§ What the task asks
Would you return, word for word, the lines of the data below from the line with "# Unless required" through the line with "SOURCE USER ;", and no others?

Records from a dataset
···

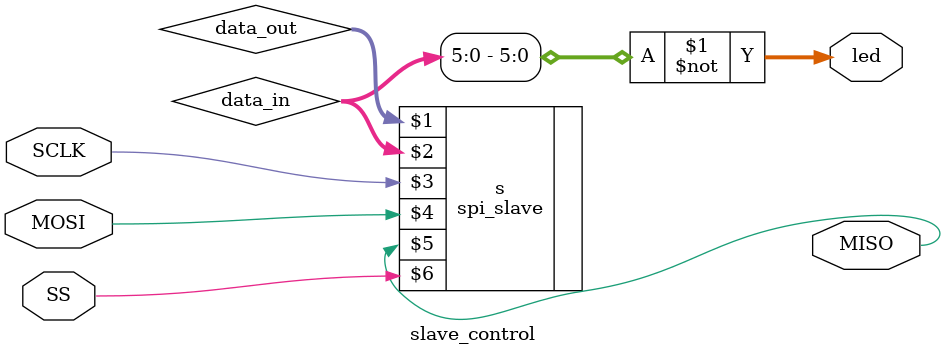
<source format=v>
module slave_control
(
	output [5:0] led,

	input SCLK,
	input MOSI,
	output MISO,
	input SS
);

reg [7:0] data_out;
wire [7:0] data_in;

spi_slave s (data_out, data_in, SCLK, MOSI, MISO, SS);

assign led = ~data_in[5:0];

endmodule
</source>
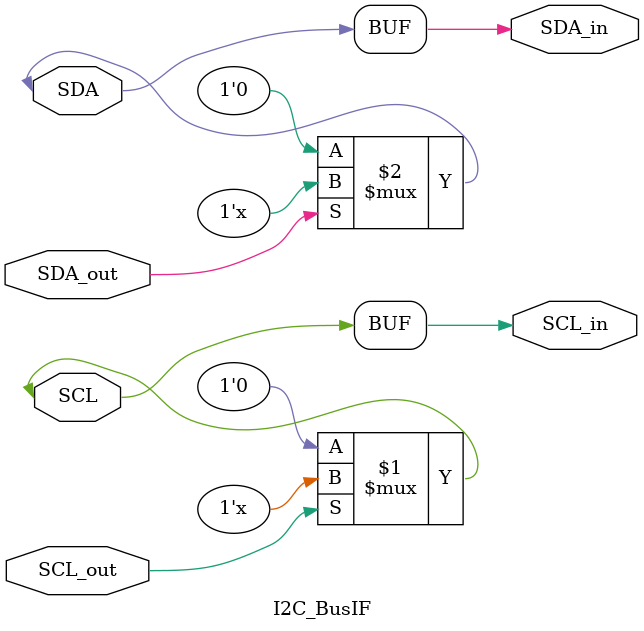
<source format=v>
module I2C_BusIF(
	inout  SCL,	// Serial Clock (bus connection)		
	inout  SDA,	// Serial Data (bus connection)
	input  SCL_out,	// clock output control signal from MainSM
	output SCL_in,	// clock signal from I2C bus
	input  SDA_out,	// data output control signal from MainSM
	output SDA_in	// data signal from I2C bus
);

assign SCL_in = SCL;	// clock input buffer
assign SDA_in = SDA;	// data input buffer

assign SCL = SCL_out ? 1'bz : 1'b0;	// clock open drain output
assign SDA = SDA_out ? 1'bz : 1'b0;	// clock open drain output

endmodule


</source>
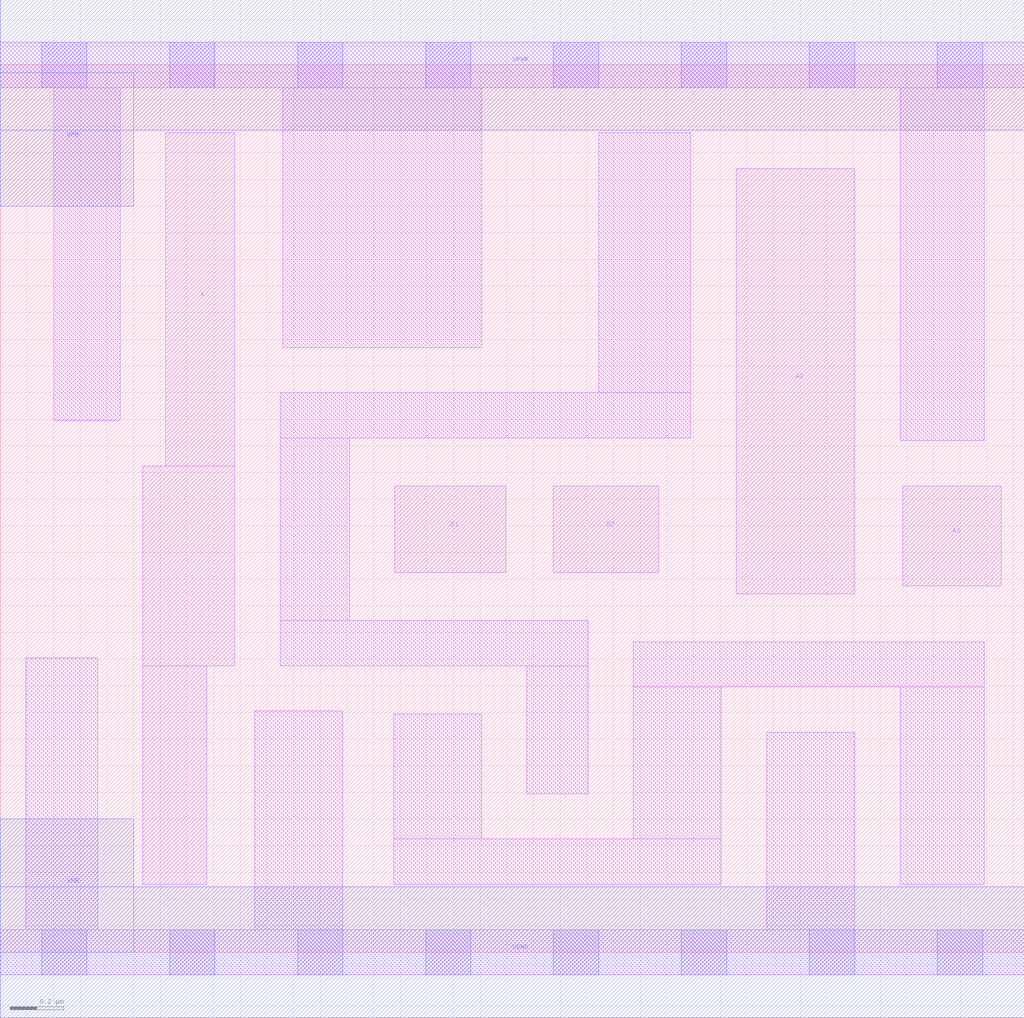
<source format=lef>
# Copyright 2020 The SkyWater PDK Authors
#
# Licensed under the Apache License, Version 2.0 (the "License");
# you may not use this file except in compliance with the License.
# You may obtain a copy of the License at
#
#     https://www.apache.org/licenses/LICENSE-2.0
#
# Unless required by applicable law or agreed to in writing, software
# distributed under the License is distributed on an "AS IS" BASIS,
# WITHOUT WARRANTIES OR CONDITIONS OF ANY KIND, either express or implied.
# See the License for the specific language governing permissions and
# limitations under the License.
#
# SPDX-License-Identifier: Apache-2.0

VERSION 5.5 ;
NAMESCASESENSITIVE ON ;
BUSBITCHARS "[]" ;
DIVIDERCHAR "/" ;
MACRO sky130_fd_sc_lp__o22a_2
  CLASS CORE ;
  SOURCE USER ;
  ORIGIN  0.000000  0.000000 ;
  SIZE  3.840000 BY  3.330000 ;
  SYMMETRY X Y R90 ;
  SITE unit ;
  PIN A1
    ANTENNAGATEAREA  0.315000 ;
    DIRECTION INPUT ;
    USE SIGNAL ;
    PORT
      LAYER li1 ;
        RECT 3.385000 1.375000 3.755000 1.750000 ;
    END
  END A1
  PIN A2
    ANTENNAGATEAREA  0.315000 ;
    DIRECTION INPUT ;
    USE SIGNAL ;
    PORT
      LAYER li1 ;
        RECT 2.760000 1.345000 3.205000 2.940000 ;
    END
  END A2
  PIN B1
    ANTENNAGATEAREA  0.315000 ;
    DIRECTION INPUT ;
    USE SIGNAL ;
    PORT
      LAYER li1 ;
        RECT 1.480000 1.425000 1.895000 1.750000 ;
    END
  END B1
  PIN B2
    ANTENNAGATEAREA  0.315000 ;
    DIRECTION INPUT ;
    USE SIGNAL ;
    PORT
      LAYER li1 ;
        RECT 2.075000 1.425000 2.470000 1.750000 ;
    END
  END B2
  PIN X
    ANTENNADIFFAREA  0.588000 ;
    DIRECTION OUTPUT ;
    USE SIGNAL ;
    PORT
      LAYER li1 ;
        RECT 0.535000 0.255000 0.775000 1.075000 ;
        RECT 0.535000 1.075000 0.880000 1.825000 ;
        RECT 0.620000 1.825000 0.880000 3.075000 ;
    END
  END X
  PIN VGND
    DIRECTION INOUT ;
    USE GROUND ;
    PORT
      LAYER met1 ;
        RECT 0.000000 -0.245000 3.840000 0.245000 ;
    END
  END VGND
  PIN VNB
    DIRECTION INOUT ;
    USE GROUND ;
    PORT
      LAYER met1 ;
        RECT 0.000000 0.000000 0.500000 0.500000 ;
    END
  END VNB
  PIN VPB
    DIRECTION INOUT ;
    USE POWER ;
    PORT
      LAYER met1 ;
        RECT 0.000000 2.800000 0.500000 3.300000 ;
    END
  END VPB
  PIN VPWR
    DIRECTION INOUT ;
    USE POWER ;
    PORT
      LAYER met1 ;
        RECT 0.000000 3.085000 3.840000 3.575000 ;
    END
  END VPWR
  OBS
    LAYER li1 ;
      RECT 0.000000 -0.085000 3.840000 0.085000 ;
      RECT 0.000000  3.245000 3.840000 3.415000 ;
      RECT 0.095000  0.085000 0.365000 1.105000 ;
      RECT 0.200000  1.995000 0.450000 3.245000 ;
      RECT 0.955000  0.085000 1.285000 0.905000 ;
      RECT 1.050000  1.075000 2.205000 1.245000 ;
      RECT 1.050000  1.245000 1.310000 1.930000 ;
      RECT 1.050000  1.930000 2.590000 2.100000 ;
      RECT 1.060000  2.270000 1.805000 3.245000 ;
      RECT 1.475000  0.255000 2.705000 0.425000 ;
      RECT 1.475000  0.425000 1.805000 0.895000 ;
      RECT 1.975000  0.595000 2.205000 1.075000 ;
      RECT 2.245000  2.100000 2.590000 3.075000 ;
      RECT 2.375000  0.425000 2.705000 0.995000 ;
      RECT 2.375000  0.995000 3.690000 1.165000 ;
      RECT 2.875000  0.085000 3.205000 0.825000 ;
      RECT 3.375000  0.255000 3.690000 0.995000 ;
      RECT 3.375000  1.920000 3.690000 3.245000 ;
    LAYER mcon ;
      RECT 0.155000 -0.085000 0.325000 0.085000 ;
      RECT 0.155000  3.245000 0.325000 3.415000 ;
      RECT 0.635000 -0.085000 0.805000 0.085000 ;
      RECT 0.635000  3.245000 0.805000 3.415000 ;
      RECT 1.115000 -0.085000 1.285000 0.085000 ;
      RECT 1.115000  3.245000 1.285000 3.415000 ;
      RECT 1.595000 -0.085000 1.765000 0.085000 ;
      RECT 1.595000  3.245000 1.765000 3.415000 ;
      RECT 2.075000 -0.085000 2.245000 0.085000 ;
      RECT 2.075000  3.245000 2.245000 3.415000 ;
      RECT 2.555000 -0.085000 2.725000 0.085000 ;
      RECT 2.555000  3.245000 2.725000 3.415000 ;
      RECT 3.035000 -0.085000 3.205000 0.085000 ;
      RECT 3.035000  3.245000 3.205000 3.415000 ;
      RECT 3.515000 -0.085000 3.685000 0.085000 ;
      RECT 3.515000  3.245000 3.685000 3.415000 ;
  END
END sky130_fd_sc_lp__o22a_2
END LIBRARY

</source>
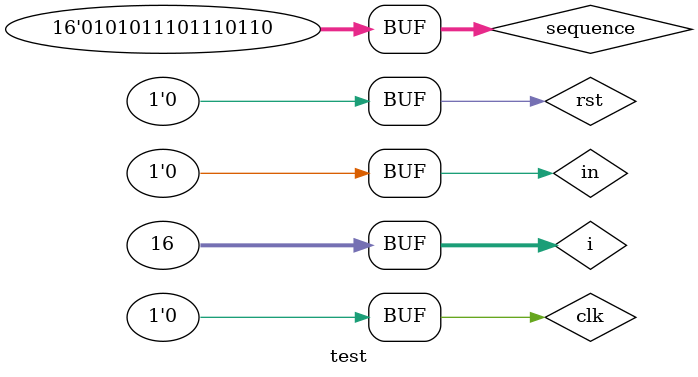
<source format=v>

module fsm(clk, rst, in, op);
	
	input clk, rst, in;
	output op;
	reg [2:0] state;
	reg op;
	
	always @ (posedge clk, posedge rst)	begin
		if(rst) begin
			state <= 3'b000;
			op <= 0;
		end
		
		else begin
			case(state)
			
				3'b000: begin
					if(in) begin
						state <= 3'b001;
						op <= 0;
					end
					
					else begin
						state <= 3'b000;
						op <= 0;
					end
				end
						
				3'b001: begin
					if(in) begin
						state <= 3'b001;
						op <= 0;
					end
					
					else begin
						state <= 3'b010;
						op <= 0;
					end
				end
						
				3'b010: begin
					if(in) begin
						state <= 3'b011;
						op <= 0;
					end
					
					else begin
						state <= 3'b000;
						op <= 0;
					end
				end
						
				3'b011: begin
					if(in) begin
						state <= 3'b100;
						op <= 0;
					end
					
					else begin
						state <= 3'b010;
						op <= 0;
					end
				end
						
				3'b100: begin
					if(in) begin
						state <= 3'b001;
						op <= 0;
					end
					
					else begin
						state <= 3'b010;
						op <= 1;
					end
				end
						
				default: begin
					state <= 3'b000;
					op <= 0;
				end
			endcase
		end
	end
endmodule

module test;

	reg clk, rst, in;
	wire op;
	reg[0:15] sequence;
	integer i;
	
	fsm duty(clk, rst, in, op);
	
	initial begin
		clk = 0; rst=1;
		sequence = 16'b0101_0111_0111_0110;
		#5 rst = 0;
		
		for(i=0; i<=15; i=i+1) begin
			in = sequence[i];
			#2 clk=1;
			#2 clk=0;
			$display("State = ", duty.state, " Input = ", in, " Output = ",op);
		end
	end
endmodule
</source>
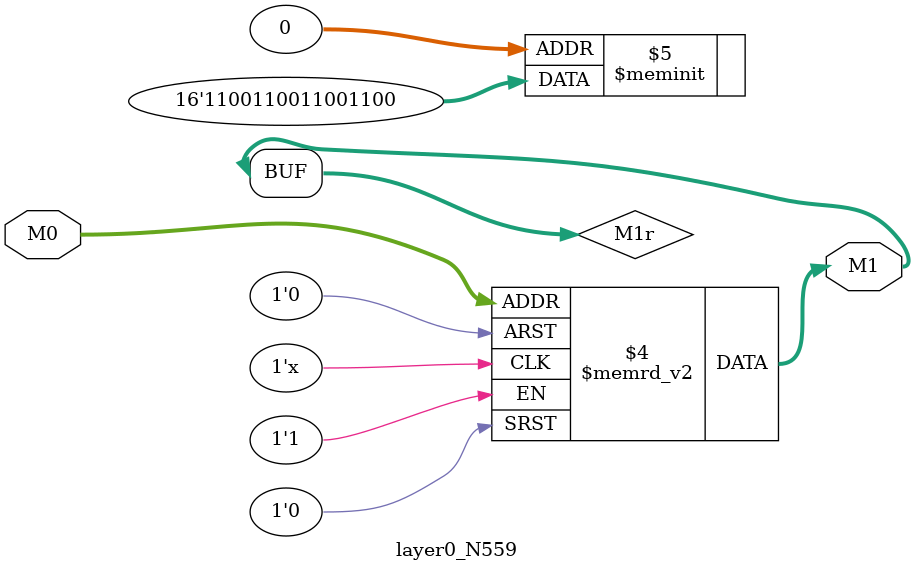
<source format=v>
module layer0_N559 ( input [2:0] M0, output [1:0] M1 );

	(*rom_style = "distributed" *) reg [1:0] M1r;
	assign M1 = M1r;
	always @ (M0) begin
		case (M0)
			3'b000: M1r = 2'b00;
			3'b100: M1r = 2'b00;
			3'b010: M1r = 2'b00;
			3'b110: M1r = 2'b00;
			3'b001: M1r = 2'b11;
			3'b101: M1r = 2'b11;
			3'b011: M1r = 2'b11;
			3'b111: M1r = 2'b11;

		endcase
	end
endmodule

</source>
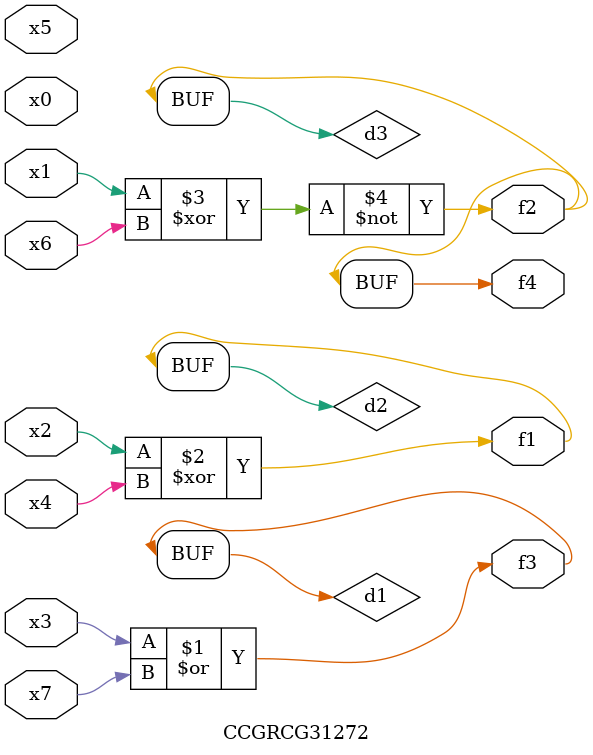
<source format=v>
module CCGRCG31272(
	input x0, x1, x2, x3, x4, x5, x6, x7,
	output f1, f2, f3, f4
);

	wire d1, d2, d3;

	or (d1, x3, x7);
	xor (d2, x2, x4);
	xnor (d3, x1, x6);
	assign f1 = d2;
	assign f2 = d3;
	assign f3 = d1;
	assign f4 = d3;
endmodule

</source>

···

§ Completed task
# Unless required by applicable law or agreed to in writing, software
# distributed under the License is distributed on an "AS IS" BASIS,
# WITHOUT WARRANTIES OR CONDITIONS OF ANY KIND, either express or implied.
# See the License for the specific language governing permissions and
# limitations under the License.
#
# SPDX-License-Identifier: Apache-2.0

VERSION 5.5 ;
NAMESCASESENSITIVE ON ;
BUSBITCHARS "[]" ;
DIVIDERCHAR "/" ;
MACRO sky130_fd_sc_lp__o22a_2
  CLASS CORE ;
  SOURCE USER ;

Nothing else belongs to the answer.